Instinct caused it to try to recoil, but the necessary command center no longer existed, and it all but tied itself in knots. Smoke stood well clear while the reptile's violent motions slowed, his .45 Peacemaker ready. He well knew that prairie rattlers like this one frequently traveled in mated pairs. A bull this size was sure to have a harem.

When the creature's spasms reduced to an occasional twitch, he grabbed the body below the rattles and held it at shoulder height while he walked quickly to a stunted oak that rode the top of a low knob. Using a fringe thong from his shirt, Smoke tied the snake upside down from a low limb. Expertly applying his Greenriver sheath knife, he slit the skin from neck to rattles, peeled it back, then opened the pinky white body from severed end to its bung. He used his boot heel to dig a small hole to dispose of the guts, then washed the meat with a little of his dwindling water supply. With that accomplished, he looked all around, scanning the horizon for any human presence besides himself.

Satisfied that he was alone, he made a fire ring, gathered dead fall from the oak and kindled it to life from a tinder box he habitually carried. When the blaze took, he fed it twigs until a decent bed of coals appeared. Nearly smokeless, the fire under the spreading limbs of the oak gave off no telltale column of smoke. After threading the snake on a green branch he had cut, Smoke Jensen placed it over the fire. He wished for salt, then banished the desire. While his meat cooked, he located a chokecherry bush and stripped it of a handful of berries.

He would crush these and rub them into the meat while it roasted. The bitter-sweet tang of the fruit would make a fair substitute for salt. When all had been accomplished, he feasted ravenously of the whole body, buried his fire, and made ready to leave. He had a lot of distance to cover before dark.

 

 

Smoke Jensen's lean, muscular figure cast a long shadow to his right when he saw the dust cloud ahead. He had caught up to the herd. He grew more cautious. Deserting the trail, Smoke bent low and drifted through the tall buffalo grass, skirted sage and hawthorn, and advanced obliquely on the rustlers.
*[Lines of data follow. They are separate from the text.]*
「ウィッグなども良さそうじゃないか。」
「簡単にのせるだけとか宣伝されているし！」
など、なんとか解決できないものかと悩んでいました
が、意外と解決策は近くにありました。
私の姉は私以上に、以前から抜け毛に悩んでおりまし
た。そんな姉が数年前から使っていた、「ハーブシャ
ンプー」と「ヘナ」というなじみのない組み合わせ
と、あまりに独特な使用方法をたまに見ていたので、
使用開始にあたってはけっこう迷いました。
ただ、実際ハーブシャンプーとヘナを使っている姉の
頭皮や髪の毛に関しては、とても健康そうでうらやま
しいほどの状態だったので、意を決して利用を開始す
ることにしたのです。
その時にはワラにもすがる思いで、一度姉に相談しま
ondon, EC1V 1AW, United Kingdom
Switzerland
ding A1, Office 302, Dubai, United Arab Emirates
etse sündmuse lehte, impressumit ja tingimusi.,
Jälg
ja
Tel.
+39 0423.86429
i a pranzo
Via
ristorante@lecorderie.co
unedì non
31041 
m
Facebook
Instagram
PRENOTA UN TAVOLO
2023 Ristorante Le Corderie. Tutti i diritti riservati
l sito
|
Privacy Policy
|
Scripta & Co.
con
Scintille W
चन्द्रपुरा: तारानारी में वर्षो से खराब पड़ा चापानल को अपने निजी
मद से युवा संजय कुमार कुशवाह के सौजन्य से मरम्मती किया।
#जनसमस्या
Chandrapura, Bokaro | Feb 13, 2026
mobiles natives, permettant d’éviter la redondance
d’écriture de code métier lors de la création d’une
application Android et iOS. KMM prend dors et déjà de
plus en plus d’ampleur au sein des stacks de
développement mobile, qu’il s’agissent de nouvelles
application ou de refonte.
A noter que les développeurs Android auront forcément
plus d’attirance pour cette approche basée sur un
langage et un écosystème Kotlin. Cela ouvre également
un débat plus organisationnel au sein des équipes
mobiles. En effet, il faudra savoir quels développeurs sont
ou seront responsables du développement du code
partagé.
When the drag riders came into view, Smoke sank down and disappeared in the waving sea of grass. A quarter hour had gone by when he heard a faint “halloo” from far ahead. Those in the lead were halting the herd for the night. Smoke would wait until dusk to move again.

When the last thin, orange crescent sank in the west and only the afterglow fought against the encroachment of night, Smoke Jensen left his hiding place and made a circuit of the herd. It took him five minutes shy of an hour to complete the journey. He made careful note of the location of herd guards and, most importantly, their degree of alertness. While he ghosted from rock to tree to underbrush, Smoke concentrated on what choices he had. Looming large in his considerations was his need to know exactly how many men occupied the night camp. He would have to pay them a visit soon, but in order for that to happen, these outer guards would have to be drowsy and distracted.